### WHAT IS BEING ASKED
Reproduce exactly the run of lines that begins with the one containing "in Inner Mongolia, as" and ends with the last line of the records, omitting pictures.

### RECORDED DATA
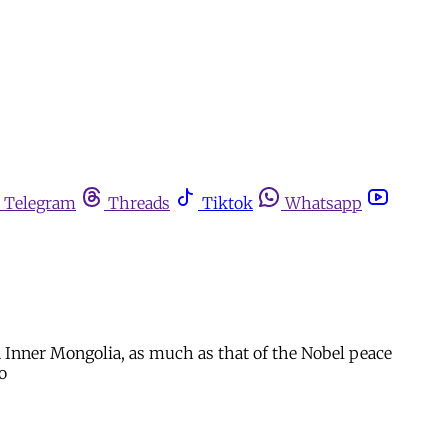
Telegram
Threads
Tiktok
Whatsapp
 in Inner Mongolia, as much as that of the Nobel peace
o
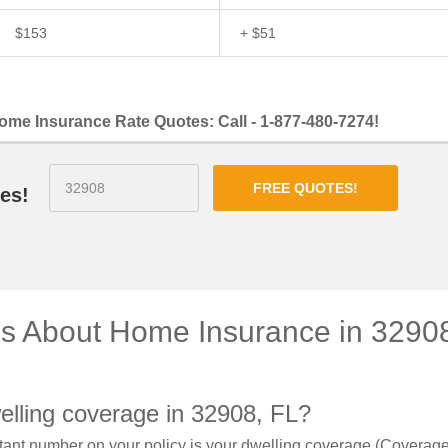
$153
+ $51
ome Insurance Rate Quotes: Call - 1-877-480-7274!
FREE QUOTES!
es!
ns About Home Insurance in 3290
elling coverage in 32908, FL?
ant number on your policy is your dwelling coverage (Coverage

### RESPONSE FOR THIS EXERCISE
 in Inner Mongolia, as much as that of the Nobel peace
o
$153
+ $51
ome Insurance Rate Quotes: Call - 1-877-480-7274!
FREE QUOTES!
es!
ns About Home Insurance in 3290
elling coverage in 32908, FL?
ant number on your policy is your dwelling coverage (Coverage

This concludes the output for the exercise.